Task requirements -> Search the listing below for the word "numOctaves" and copy each line where it appears.

"""

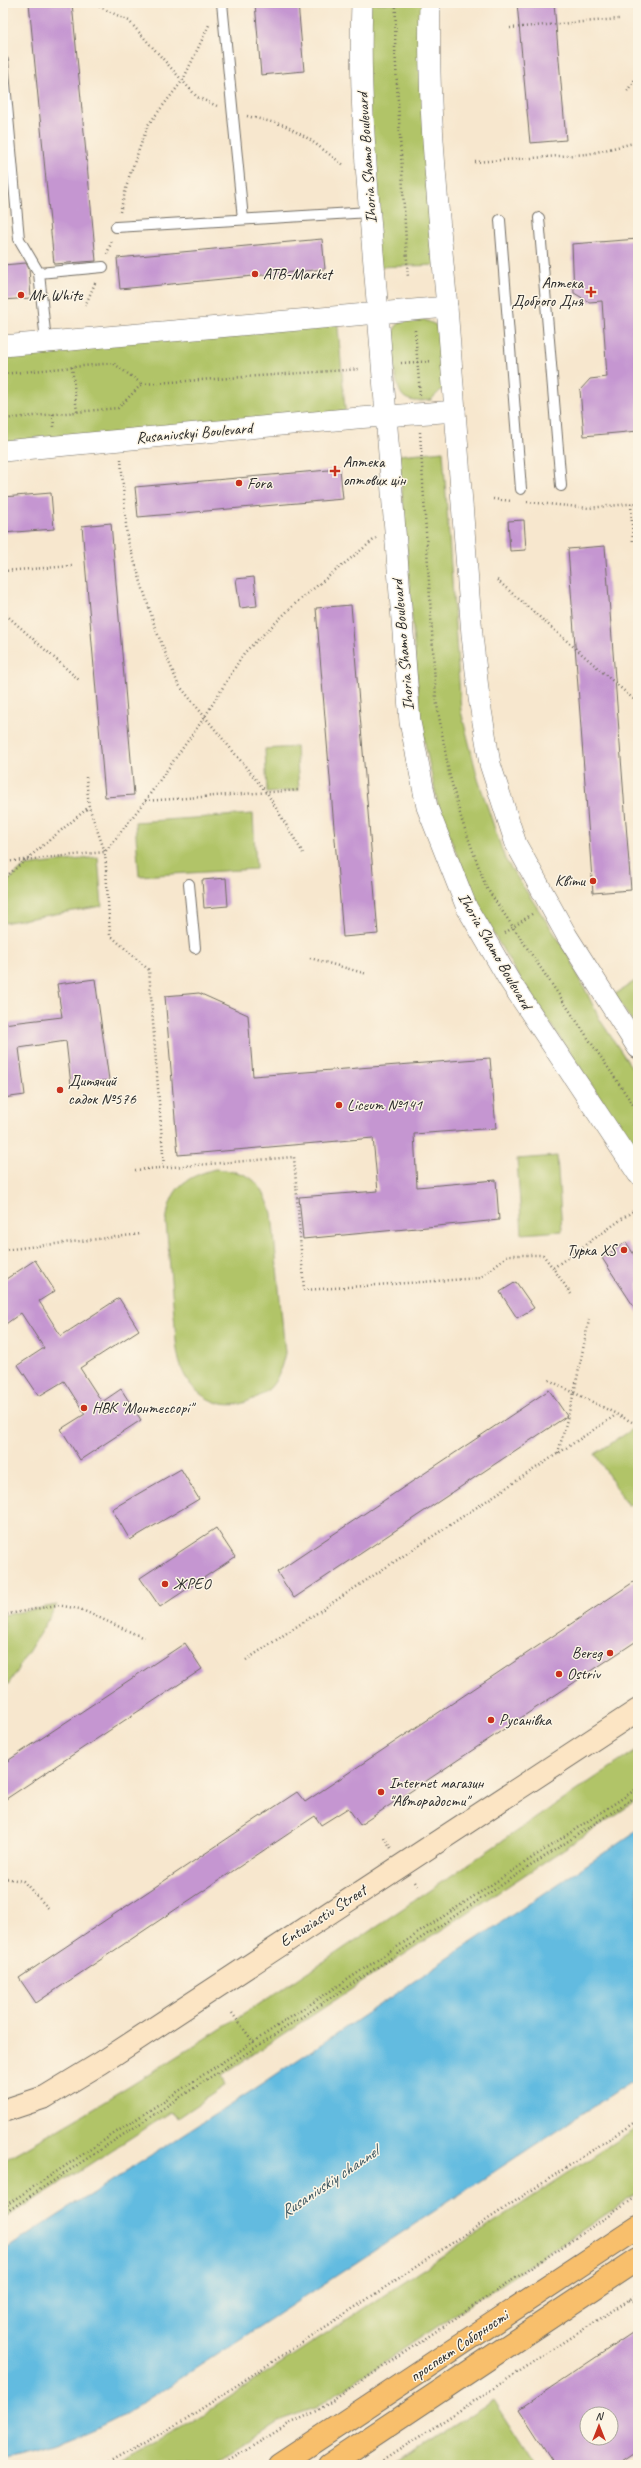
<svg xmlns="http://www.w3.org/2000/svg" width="641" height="2468" font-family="Caveat,sans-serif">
<rect width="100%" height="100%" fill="#fcf5e5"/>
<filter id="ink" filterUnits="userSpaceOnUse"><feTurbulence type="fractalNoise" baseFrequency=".025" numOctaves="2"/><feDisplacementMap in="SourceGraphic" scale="8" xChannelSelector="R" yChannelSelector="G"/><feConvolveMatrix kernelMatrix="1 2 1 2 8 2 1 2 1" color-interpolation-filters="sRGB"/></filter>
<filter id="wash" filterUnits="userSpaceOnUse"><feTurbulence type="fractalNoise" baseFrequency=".012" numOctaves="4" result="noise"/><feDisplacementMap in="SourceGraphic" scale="16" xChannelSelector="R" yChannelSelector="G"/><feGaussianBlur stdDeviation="0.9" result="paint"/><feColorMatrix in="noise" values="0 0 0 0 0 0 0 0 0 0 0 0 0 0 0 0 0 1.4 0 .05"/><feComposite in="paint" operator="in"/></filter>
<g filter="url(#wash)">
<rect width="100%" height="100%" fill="#f7e7ce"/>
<g fill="#b1c468" stroke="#6e784a">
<polygon points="362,3 430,3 441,265 374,267"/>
<polygon points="337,316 346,419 3,450 3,346"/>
<path d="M423,319L436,325L440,334L444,387L431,400C421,401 412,403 404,397C394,389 389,339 395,328C400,319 414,320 423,319Z"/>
<polygon points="443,451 461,711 478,779 505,859 568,954 600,1020 638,1077 638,1154 517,974 475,902 438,805 420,720 399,455"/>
<polygon points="296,747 299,790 267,793 265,749"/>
<polygon points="253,814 256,869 139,876 135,822"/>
<polygon points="98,857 102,906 3,923 3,885 25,866"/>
<polygon points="638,979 638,1030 614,995"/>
<polygon points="557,1156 562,1231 522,1234 517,1159"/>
<path d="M215,1169C251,1172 260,1179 272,1213L285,1353C278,1381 273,1392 246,1402C223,1411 196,1397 185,1376C175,1358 176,1334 174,1314C171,1283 169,1253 166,1223C170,1188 183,1178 215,1169Z"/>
<polygon points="633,1429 638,1436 638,1500 628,1506 595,1454"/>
<polygon points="57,1605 8,1685 3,1675 3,1615"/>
<path d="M638,1749V1800L222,2075L226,2085L177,2118L171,2112L3,2220V2161C223,2037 429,1889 638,1749Z"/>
<polygon points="638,2127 638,2193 315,2408 283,2419 211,2465 114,2465 192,2422"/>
<polygon points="493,2401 534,2465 392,2465"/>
</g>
<path fill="#62bbe0" stroke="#467386" d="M638,1830V2077L134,2409C91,2432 51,2449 3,2457V2251L256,2088Z"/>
<g id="blocks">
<g fill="#c596d1" fill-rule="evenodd">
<polygon points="29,3 72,3 96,261 54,264"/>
<polygon points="255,3 298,3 304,71 261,75"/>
<polygon points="517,3 554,3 566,140 530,143"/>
<polygon points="322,239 325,269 120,289 117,258"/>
<polygon points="638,239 638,431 584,436 580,390 590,379 607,377 602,301 589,302 574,293 572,244"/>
<polygon points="26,263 29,269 31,298 3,300 3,265"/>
<polygon points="340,469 343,499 138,517 135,487"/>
<polygon points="51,493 54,529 3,533 3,497"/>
<polygon points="524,520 526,550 510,551 508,521"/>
<polygon points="111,523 134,795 105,797 82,526"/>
<polygon points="605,546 631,890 593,893 568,549"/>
<polygon points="254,577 257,606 240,608 236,579"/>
<polygon points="351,605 378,934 343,937 316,608"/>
<polygon points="226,878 228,906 204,908 202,880"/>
<polygon points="95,979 109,1080 71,1085 66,1041 19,1048 25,1095 3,1098 3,1024 62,1017 57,984"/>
<polygon points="199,993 248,1015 253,1076 490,1058 496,1128 414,1134 417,1187 496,1180 499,1220 303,1239 299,1197 378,1191 373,1138 178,1155 165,996"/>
<polygon points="626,1242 638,1261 638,1313 602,1258"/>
<polygon points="35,1260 55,1291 39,1301 61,1336 119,1298 139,1330 80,1368 102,1402 121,1389 141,1420 80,1460 61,1429 85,1414 64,1381 39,1396 18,1365 44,1348 21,1313 3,1326 3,1281"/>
<polygon points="516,1282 534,1308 517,1318 500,1292"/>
<polygon points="549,1390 567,1416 294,1598 277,1572"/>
<polygon points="181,1469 199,1499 130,1540 112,1509"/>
<polygon points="216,1528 235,1557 160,1607 140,1578"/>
<polygon points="638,1579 638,1640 360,1825 348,1808 321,1825 315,1816 36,2003 19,1978 297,1792 305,1802"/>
<polygon points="185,1643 202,1669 3,1801 3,1764"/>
<path d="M638,2329V2451L617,2465H555L519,2409ZM587,2414H611V2438H587Z"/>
</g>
</g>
</g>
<g filter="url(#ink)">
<use href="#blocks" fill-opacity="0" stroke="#726d64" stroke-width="1"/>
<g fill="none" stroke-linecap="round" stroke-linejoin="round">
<defs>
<g id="lane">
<polyline points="222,3 243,219"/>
<polyline points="3,61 19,239 39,273 46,342"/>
<polyline points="539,218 561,486"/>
<polyline points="500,220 521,489"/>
<polyline points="116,227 370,212"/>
<polyline points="39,273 103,267"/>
<polyline points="189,884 195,948"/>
</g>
<g id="street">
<path d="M430,3C427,105 438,206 447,307"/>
<path d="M3,346L378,313C370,210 358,106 362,3"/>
<polyline points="455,411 472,635 479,698 490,764 516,844 567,936 638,1048"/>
<path d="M3,451L346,419C382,416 418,414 455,411L447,307L378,313L410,722L427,807L467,908L509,980L638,1174"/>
</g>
<polyline id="secondary" points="3,2111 45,2097 101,2063 638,1710"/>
<g id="highway">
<polyline points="279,2465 638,2227"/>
<polyline points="329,2465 638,2259"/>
</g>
</defs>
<use href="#lane" stroke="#726d64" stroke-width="12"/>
<use href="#street" stroke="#726d64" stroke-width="22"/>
<use href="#secondary" stroke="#726d64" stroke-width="24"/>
<use href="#highway" stroke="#726d64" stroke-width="24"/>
<g stroke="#726d64" stroke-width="2.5" stroke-dasharray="1 3" stroke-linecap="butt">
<polyline points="92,3 129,21 197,97 217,106"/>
<polyline points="396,3 395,48 408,278"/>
<polyline points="510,28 619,19"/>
<polyline points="627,91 638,75"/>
<polyline points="247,116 284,125 309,139 345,166"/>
<polyline points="475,162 588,154 638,142"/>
<polyline points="120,212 129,177 148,125 183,80 209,25"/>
<polyline points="107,254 112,240"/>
<polyline points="85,306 96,281"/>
<polyline points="415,330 420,395"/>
<polyline points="401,363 432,361"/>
<polyline points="72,367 77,412"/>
<polyline points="3,374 113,363 142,384 118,408 3,419"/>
<polyline points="142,384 360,369"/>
<polyline points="53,414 54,427"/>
<polyline points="3,421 4,432"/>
<polyline points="420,432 436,699 449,773 462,821 486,887 638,1112"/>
<polyline points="121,459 127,538 156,630 178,684 267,793 303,853"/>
<polyline points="493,499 512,501"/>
<polyline points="527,502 589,508 638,503"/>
<polyline points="631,504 633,544"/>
<polyline points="3,571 72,566"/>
<polyline points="497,580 638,703"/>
<polyline points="3,612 79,680"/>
<polyline points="86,777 89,807 105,852 110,935 149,970 164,1167"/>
<polyline points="145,801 299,790"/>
<polyline points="3,862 105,852 145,801 204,718 244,653 297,602 376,538"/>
<polyline points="3,879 89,807"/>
<polyline points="505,933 532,914"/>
<polyline points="310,958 367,974"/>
<polyline points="135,1170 294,1157 304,1290 480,1278 508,1255 543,1255 553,1268"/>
<polyline points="3,1250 141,1234"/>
<polyline points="571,1294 553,1268 636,1209"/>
<polyline points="549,1380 638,1425"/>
<polyline points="558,1453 574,1393 589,1320"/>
<polyline points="3,1615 57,1605 80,1609 144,1638"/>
<polyline points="246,1660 616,1415"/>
<polyline points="384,1837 391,1848"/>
<polyline points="3,1878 23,1881 50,1910"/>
<polyline points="415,1882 419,1888"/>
<polyline points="232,2013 254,2043"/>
<polyline points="3,2207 638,1788"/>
<polyline points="3,2214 638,1795"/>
<polyline points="629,2300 638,2302"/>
<polyline points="105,2465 183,2421 638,2120"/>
<polyline points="222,2465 287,2425 317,2411 638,2196"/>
<polyline points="376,2465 638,2294"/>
</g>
<use href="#lane" stroke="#fff" stroke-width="10"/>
<use href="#street" stroke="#fff" stroke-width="21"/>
<use href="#secondary" stroke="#fce5c4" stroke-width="22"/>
<use href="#highway" stroke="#f8bf6c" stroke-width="22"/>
</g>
</g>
<g fill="#c8321e" stroke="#fcf5e5" stroke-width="1.5">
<circle cx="255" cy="274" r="4"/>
<path d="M589 286h4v4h4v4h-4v4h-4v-4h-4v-4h4z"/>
<circle cx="21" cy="295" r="4"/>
<path d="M333 465h4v4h4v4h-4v4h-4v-4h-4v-4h4z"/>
<circle cx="239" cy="483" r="4"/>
<circle cx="593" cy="881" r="4"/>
<circle cx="60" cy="1090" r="4"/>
<circle cx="339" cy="1105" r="4"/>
<circle cx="624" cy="1250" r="4"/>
<circle cx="84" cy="1408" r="4"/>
<circle cx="165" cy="1584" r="4"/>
<circle cx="610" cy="1653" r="4"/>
<circle cx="559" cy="1674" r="4"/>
<circle cx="491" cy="1720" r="4"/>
<circle cx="381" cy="1792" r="4"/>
</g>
<g text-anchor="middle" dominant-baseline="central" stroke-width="3" stroke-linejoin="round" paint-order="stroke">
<g font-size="16" fill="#2b2b2b" stroke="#fcf5e5">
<text transform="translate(367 158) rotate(-94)">Ihoria Shamo Boulevard</text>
<text transform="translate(194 433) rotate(-5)">Rusanivskyi Boulevard</text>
<text transform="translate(403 645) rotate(-95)">Ihoria Shamo Boulevard</text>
<text transform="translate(495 951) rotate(60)">Ihoria Shamo Boulevard</text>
<text transform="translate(323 1916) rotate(-33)">Entuziastiv Street</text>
<text transform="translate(459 2346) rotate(-34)">проспект Соборності</text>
</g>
<g font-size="16" fill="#2b2b2b" stroke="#fcf5e5" text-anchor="start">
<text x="263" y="274">ATB-Market</text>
<text x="583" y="283" text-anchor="end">Аптека<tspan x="583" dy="18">Доброго Дня</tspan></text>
<text x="29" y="295">Mr White</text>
<text x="343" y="462">Аптека<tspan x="343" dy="18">оптових цін</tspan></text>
<text x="247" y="483">Fora</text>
<text x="585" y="881" text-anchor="end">Квіти</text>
<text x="68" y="1081">Дитячий<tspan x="68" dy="18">садок №576</tspan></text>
<text x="347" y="1105">Liceum №141</text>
<text x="616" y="1250" text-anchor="end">Турка XS</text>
<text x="92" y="1408">НВК "Монтессорі"</text>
<text x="173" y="1584">ЖРЕО</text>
<text x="602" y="1653" text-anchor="end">Bereg</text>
<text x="567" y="1674">Ostriv</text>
<text x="499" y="1720">Русанівка</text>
<text x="389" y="1783">Internet магазин<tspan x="389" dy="18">"Авторадости"</tspan></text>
</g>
<g font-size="17" font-style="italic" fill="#3c5661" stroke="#fcf5e5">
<text transform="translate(329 2182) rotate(-34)">Rusanivskiy channel</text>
</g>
</g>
<rect width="641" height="2468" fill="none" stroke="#fcf5e5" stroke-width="16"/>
<g transform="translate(599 2426)"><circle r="19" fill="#fcf5e5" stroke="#a8a49b"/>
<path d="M0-3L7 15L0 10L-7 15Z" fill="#c8321e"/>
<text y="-6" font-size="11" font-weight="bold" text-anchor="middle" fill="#2b2b2b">N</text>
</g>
</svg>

"""

Solution below ->
<filter id="ink" filterUnits="userSpaceOnUse"><feTurbulence type="fractalNoise" baseFrequency=".025" numOctaves="2"/><feDisplacementMap in="SourceGraphic" scale="8" xChannelSelector="R" yChannelSelector="G"/><feConvolveMatrix kernelMatrix="1 2 1 2 8 2 1 2 1" color-interpolation-filters="sRGB"/></filter>
<filter id="wash" filterUnits="userSpaceOnUse"><feTurbulence type="fractalNoise" baseFrequency=".012" numOctaves="4" result="noise"/><feDisplacementMap in="SourceGraphic" scale="16" xChannelSelector="R" yChannelSelector="G"/><feGaussianBlur stdDeviation="0.9" result="paint"/><feColorMatrix in="noise" values="0 0 0 0 0 0 0 0 0 0 0 0 0 0 0 0 0 1.4 0 .05"/><feComposite in="paint" operator="in"/></filter>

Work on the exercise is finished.